**Description of the task**
Would you print each of the entries below precisely as given?

+++++

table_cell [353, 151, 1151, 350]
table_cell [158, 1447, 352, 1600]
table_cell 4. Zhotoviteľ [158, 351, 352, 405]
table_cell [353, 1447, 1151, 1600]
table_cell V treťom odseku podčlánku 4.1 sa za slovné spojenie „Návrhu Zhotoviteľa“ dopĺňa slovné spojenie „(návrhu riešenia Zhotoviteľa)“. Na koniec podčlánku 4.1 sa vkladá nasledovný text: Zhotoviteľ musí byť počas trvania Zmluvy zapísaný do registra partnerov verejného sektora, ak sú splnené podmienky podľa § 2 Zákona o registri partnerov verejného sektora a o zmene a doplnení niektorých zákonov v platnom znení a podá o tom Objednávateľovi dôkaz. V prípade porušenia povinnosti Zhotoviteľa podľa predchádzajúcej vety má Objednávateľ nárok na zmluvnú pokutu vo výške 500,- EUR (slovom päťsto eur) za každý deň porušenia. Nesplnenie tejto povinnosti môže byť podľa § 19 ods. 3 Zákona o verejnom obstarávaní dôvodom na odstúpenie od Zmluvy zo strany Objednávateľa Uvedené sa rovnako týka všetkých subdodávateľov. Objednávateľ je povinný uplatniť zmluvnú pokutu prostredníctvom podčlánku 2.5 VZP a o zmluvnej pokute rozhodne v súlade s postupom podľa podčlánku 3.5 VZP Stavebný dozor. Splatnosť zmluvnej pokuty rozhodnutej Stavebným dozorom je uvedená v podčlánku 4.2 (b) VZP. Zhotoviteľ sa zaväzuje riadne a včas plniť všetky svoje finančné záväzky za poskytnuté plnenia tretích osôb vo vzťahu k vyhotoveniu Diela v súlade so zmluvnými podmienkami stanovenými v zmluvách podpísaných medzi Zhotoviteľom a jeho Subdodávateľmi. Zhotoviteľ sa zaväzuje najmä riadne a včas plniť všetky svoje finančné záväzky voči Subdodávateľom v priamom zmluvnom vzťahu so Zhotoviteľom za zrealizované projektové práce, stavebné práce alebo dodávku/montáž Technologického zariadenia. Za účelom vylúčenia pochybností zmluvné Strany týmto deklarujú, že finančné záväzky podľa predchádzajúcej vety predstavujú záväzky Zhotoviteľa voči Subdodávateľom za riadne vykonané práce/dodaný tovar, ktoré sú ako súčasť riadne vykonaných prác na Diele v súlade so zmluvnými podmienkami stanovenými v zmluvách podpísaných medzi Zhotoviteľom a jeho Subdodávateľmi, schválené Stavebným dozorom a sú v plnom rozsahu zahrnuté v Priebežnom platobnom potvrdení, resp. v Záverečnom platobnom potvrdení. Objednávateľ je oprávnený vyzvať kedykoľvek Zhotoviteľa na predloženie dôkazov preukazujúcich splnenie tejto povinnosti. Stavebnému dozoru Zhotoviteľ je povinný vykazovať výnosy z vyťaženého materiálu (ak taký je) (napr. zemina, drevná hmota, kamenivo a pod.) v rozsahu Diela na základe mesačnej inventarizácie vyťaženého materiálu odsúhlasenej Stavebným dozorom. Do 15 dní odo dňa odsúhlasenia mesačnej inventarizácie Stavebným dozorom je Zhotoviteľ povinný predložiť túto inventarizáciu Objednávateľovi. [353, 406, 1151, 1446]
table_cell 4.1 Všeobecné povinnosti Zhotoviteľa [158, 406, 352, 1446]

+++++

**Response area**
table_cell [353, 151, 1151, 350]
table_cell [158, 1447, 352, 1600]
table_cell 4. Zhotoviteľ [158, 351, 352, 405]
table_cell [353, 1447, 1151, 1600]
table_cell V treťom odseku podčlánku 4.1 sa za slovné spojenie „Návrhu Zhotoviteľa“ dopĺňa slovné spojenie „(návrhu riešenia Zhotoviteľa)“. Na koniec podčlánku 4.1 sa vkladá nasledovný text: Zhotoviteľ musí byť počas trvania Zmluvy zapísaný do registra partnerov verejného sektora, ak sú splnené podmienky podľa § 2 Zákona o registri partnerov verejného sektora a o zmene a doplnení niektorých zákonov v platnom znení a podá o tom Objednávateľovi dôkaz. V prípade porušenia povinnosti Zhotoviteľa podľa predchádzajúcej vety má Objednávateľ nárok na zmluvnú pokutu vo výške 500,- EUR (slovom päťsto eur) za každý deň porušenia. Nesplnenie tejto povinnosti môže byť podľa § 19 ods. 3 Zákona o verejnom obstarávaní dôvodom na odstúpenie od Zmluvy zo strany Objednávateľa Uvedené sa rovnako týka všetkých subdodávateľov. Objednávateľ je povinný uplatniť zmluvnú pokutu prostredníctvom podčlánku 2.5 VZP a o zmluvnej pokute rozhodne v súlade s postupom podľa podčlánku 3.5 VZP Stavebný dozor. Splatnosť zmluvnej pokuty rozhodnutej Stavebným dozorom je uvedená v podčlánku 4.2 (b) VZP. Zhotoviteľ sa zaväzuje riadne a včas plniť všetky svoje finančné záväzky za poskytnuté plnenia tretích osôb vo vzťahu k vyhotoveniu Diela v súlade so zmluvnými podmienkami stanovenými v zmluvách podpísaných medzi Zhotoviteľom a jeho Subdodávateľmi. Zhotoviteľ sa zaväzuje najmä riadne a včas plniť všetky svoje finančné záväzky voči Subdodávateľom v priamom zmluvnom vzťahu so Zhotoviteľom za zrealizované projektové práce, stavebné práce alebo dodávku/montáž Technologického zariadenia. Za účelom vylúčenia pochybností zmluvné Strany týmto deklarujú, že finančné záväzky podľa predchádzajúcej vety predstavujú záväzky Zhotoviteľa voči Subdodávateľom za riadne vykonané práce/dodaný tovar, ktoré sú ako súčasť riadne vykonaných prác na Diele v súlade so zmluvnými podmienkami stanovenými v zmluvách podpísaných medzi Zhotoviteľom a jeho Subdodávateľmi, schválené Stavebným dozorom a sú v plnom rozsahu zahrnuté v Priebežnom platobnom potvrdení, resp. v Záverečnom platobnom potvrdení. Objednávateľ je oprávnený vyzvať kedykoľvek Zhotoviteľa na predloženie dôkazov preukazujúcich splnenie tejto povinnosti. Stavebnému dozoru Zhotoviteľ je povinný vykazovať výnosy z vyťaženého materiálu (ak taký je) (napr. zemina, drevná hmota, kamenivo a pod.) v rozsahu Diela na základe mesačnej inventarizácie vyťaženého materiálu odsúhlasenej Stavebným dozorom. Do 15 dní odo dňa odsúhlasenia mesačnej inventarizácie Stavebným dozorom je Zhotoviteľ povinný predložiť túto inventarizáciu Objednávateľovi. [353, 406, 1151, 1446]
table_cell 4.1 Všeobecné povinnosti Zhotoviteľa [158, 406, 352, 1446]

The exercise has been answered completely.